Hayra çağırmak… Rabbimize çağırmak…

İyiliği emredip, kötülüğü yasaklamak…

Ne güzel bir vazife değil mi mü’min kardeşlerim!

Zira bu, Peygamberlerin görevidir.

Kâinatta onların vazifesinden daha güzel ve daha kıymetli hangi görev olabilir ki! Çünkü bu gayret ve çalışmalarda, insanlara Allah’ı (c.c.), sevdirme azmi vardır.

Bu görevi ifa edenleri ise Allah’ımız da sevecektir. Bunu biz, ayeti kerime ve hadis-i şeriflerden çok net bir şekilde anlamaktayız. Çünkü bu vazife, Peygamberlerin vazifesidir.

#### Gösterilen malzeme:
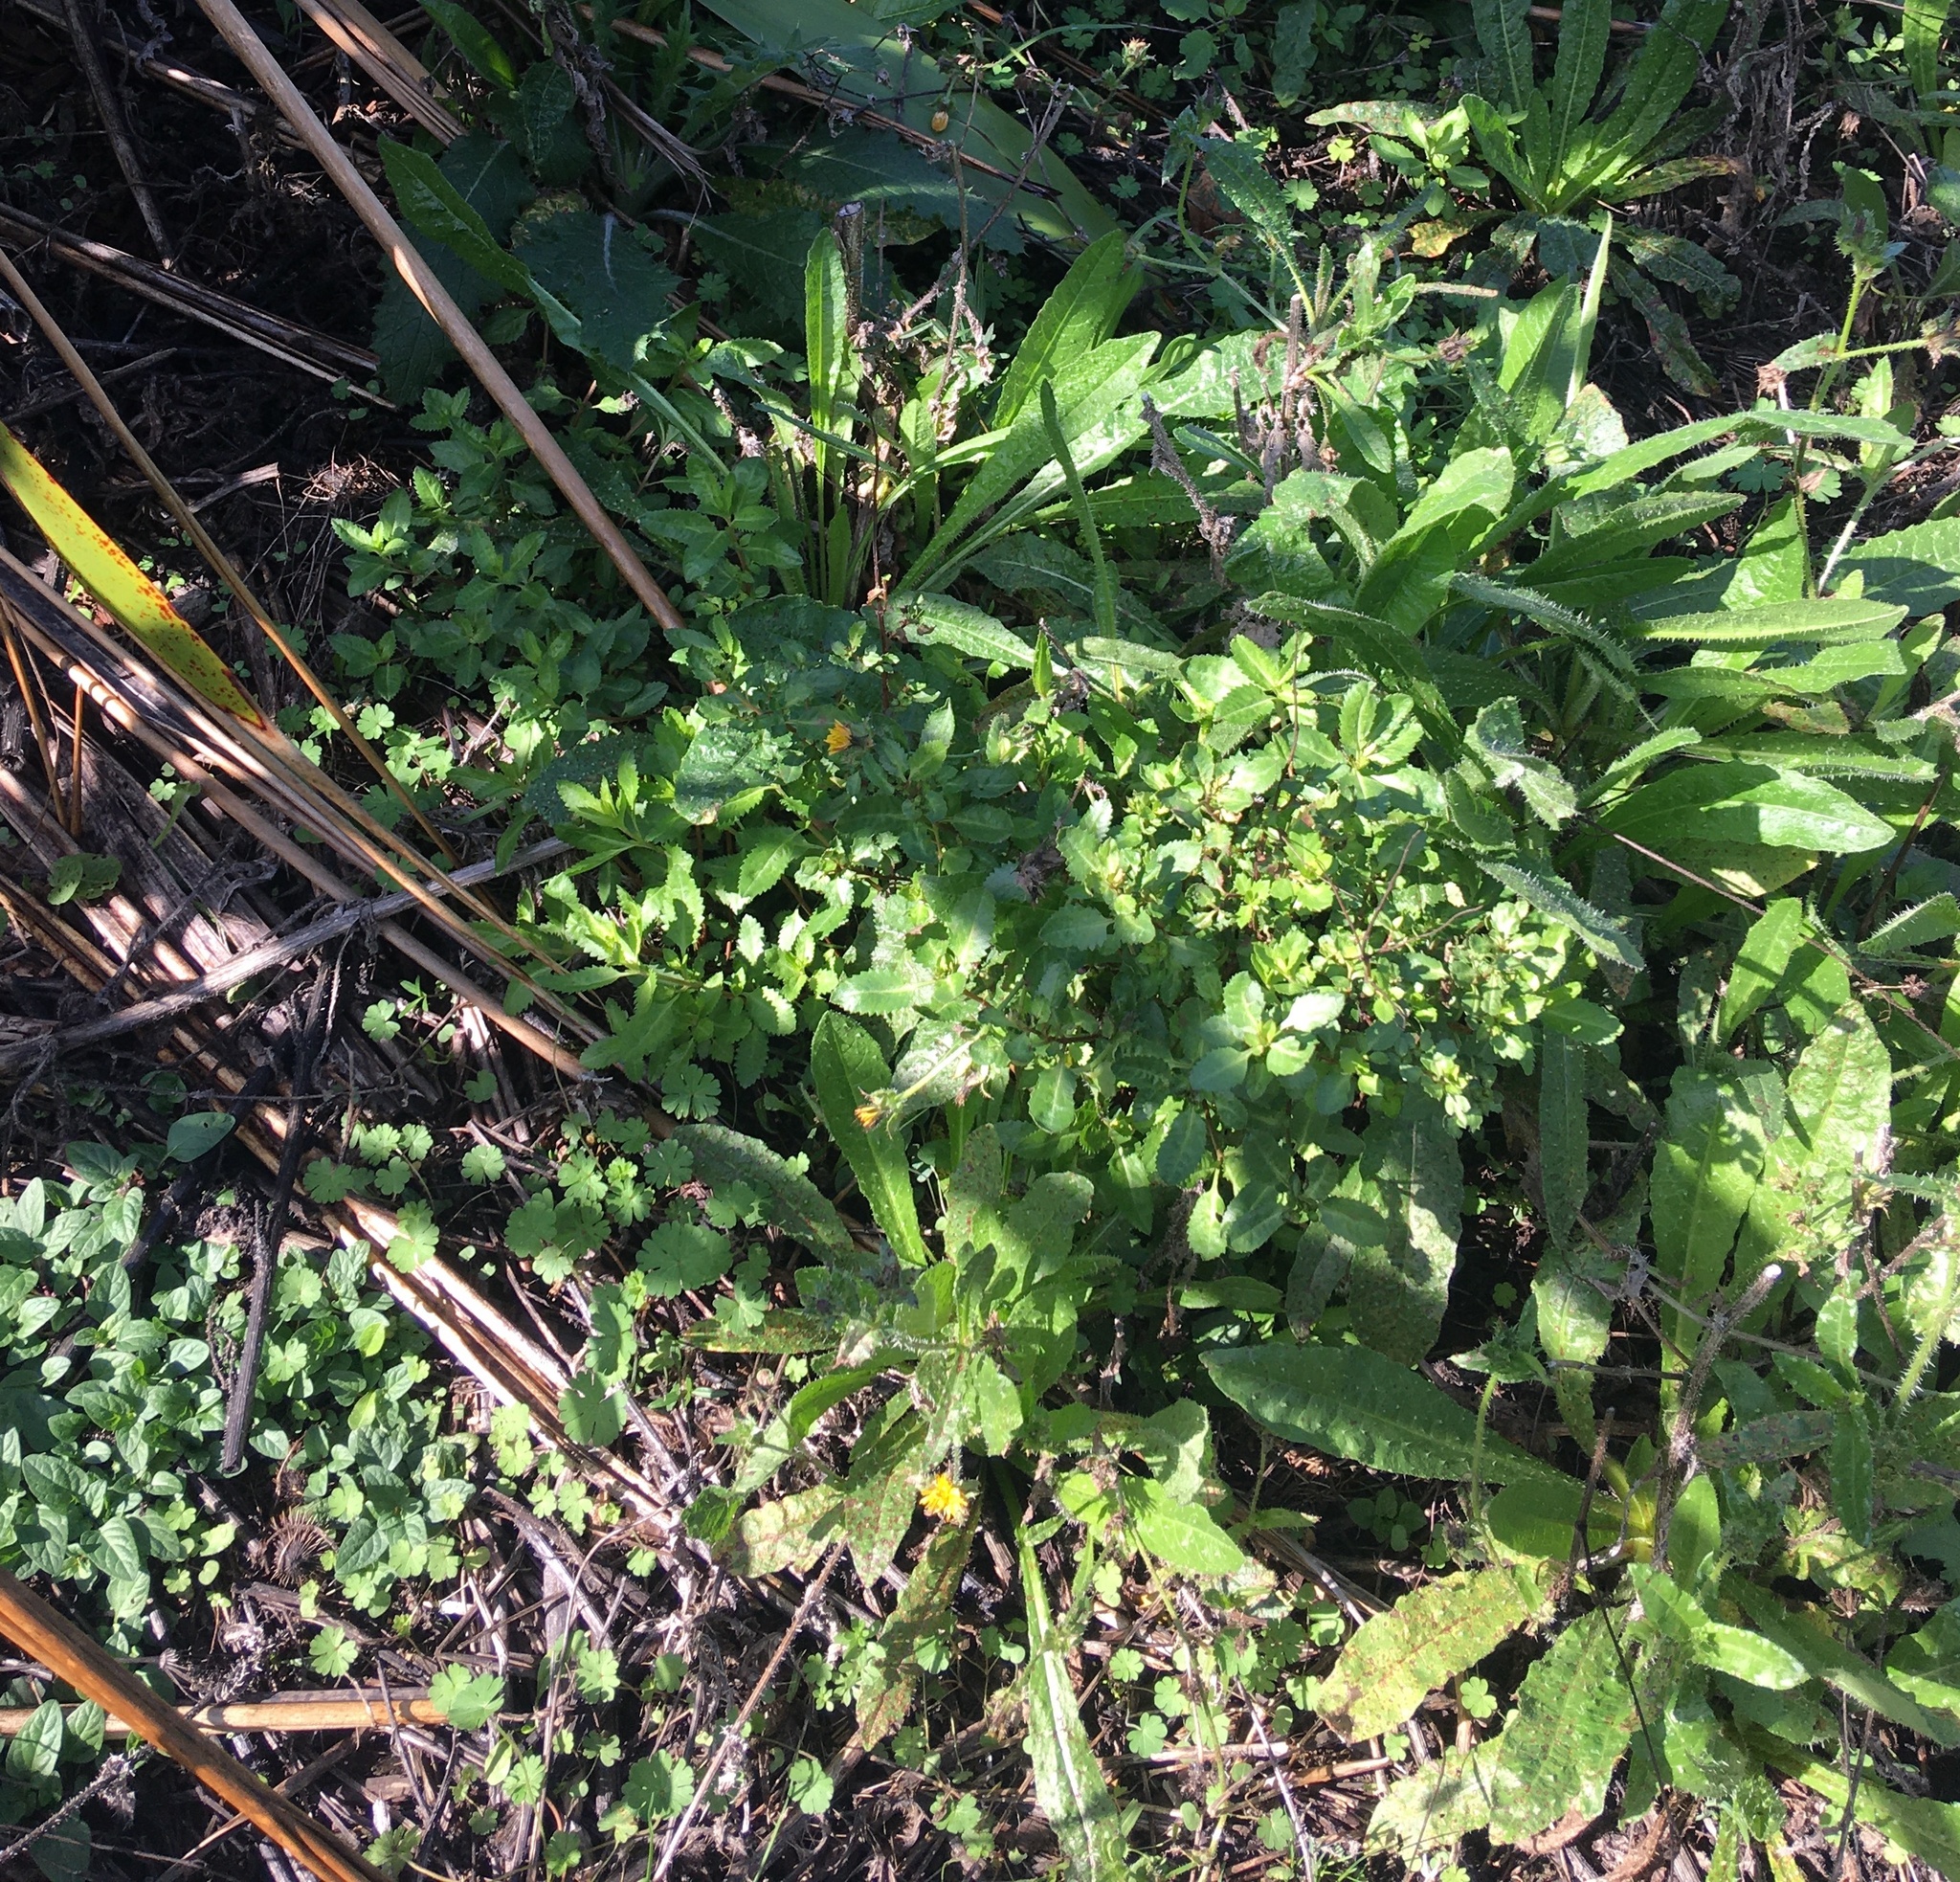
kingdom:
--
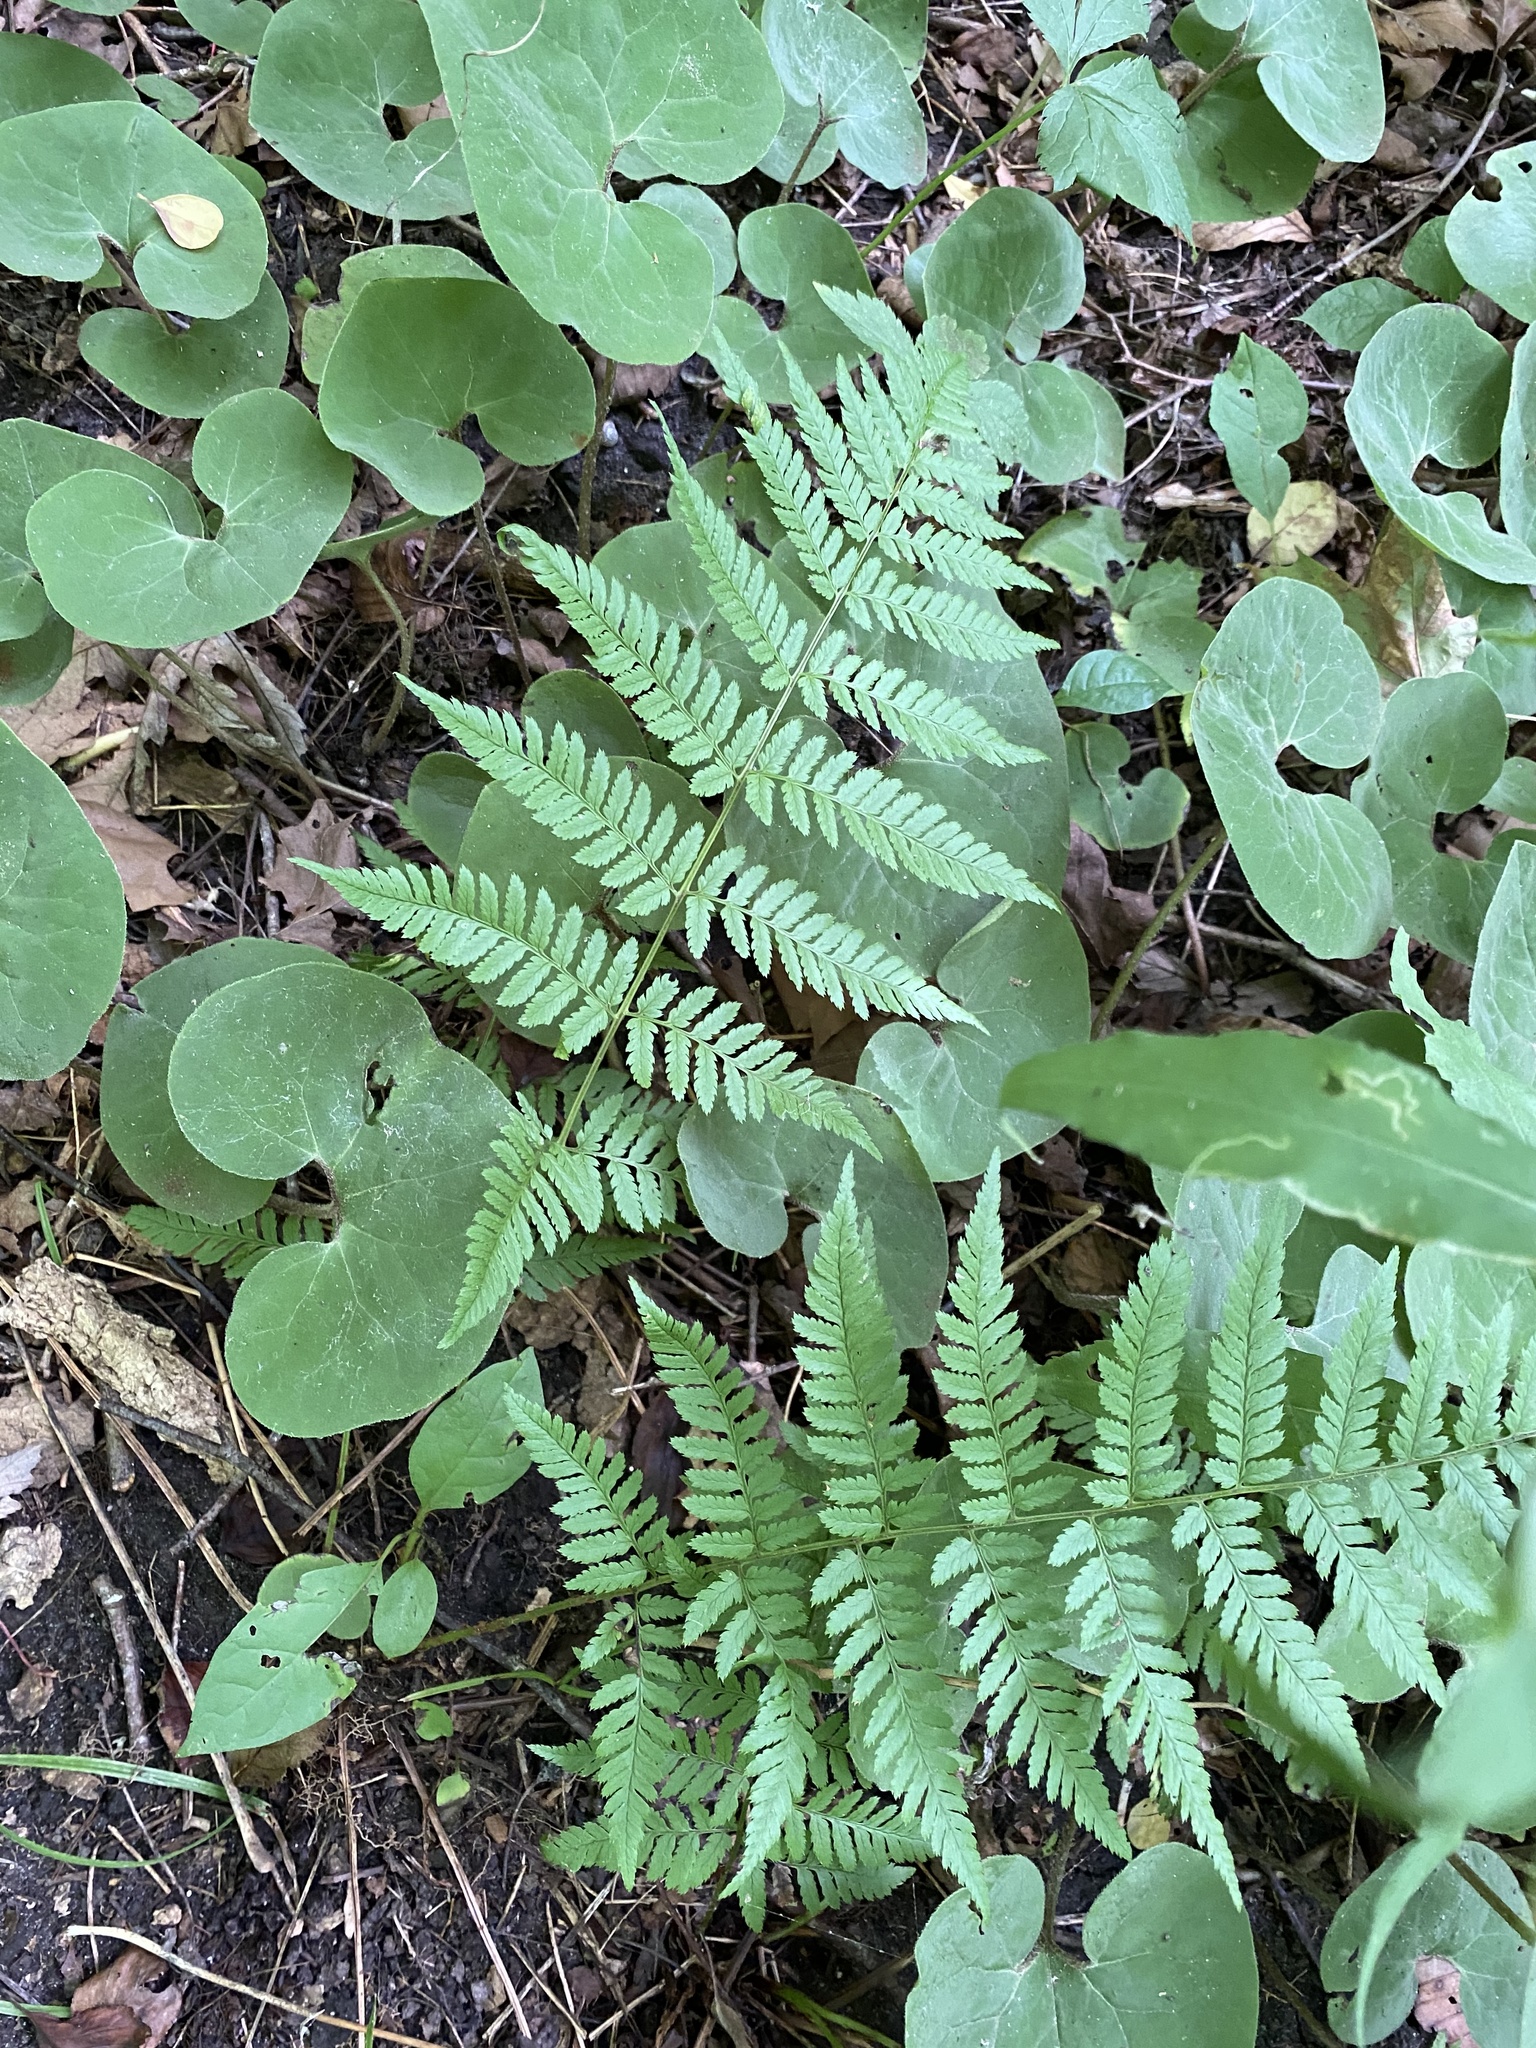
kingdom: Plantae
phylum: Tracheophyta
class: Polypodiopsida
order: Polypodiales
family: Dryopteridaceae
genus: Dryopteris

#### Problem tanımı:
İyiliğe davet üzerine olan metnin "Zira bu, Peygamberlerin" ifadesinden başlayıp "sevdirme azmi vardır." ifadesine kadar uzanan bölümünü baştan sona yeniden yaz ve "Kâinatta" yerine "Dünyada" kullan.

#### Problemin cevabı:
Zira bu, Peygamberlerin görevidir.

Dünyada onların vazifesinden daha güzel ve daha kıymetli hangi görev olabilir ki! Çünkü bu gayret ve çalışmalarda, insanlara Allah’ı (c.c.), sevdirme azmi vardır.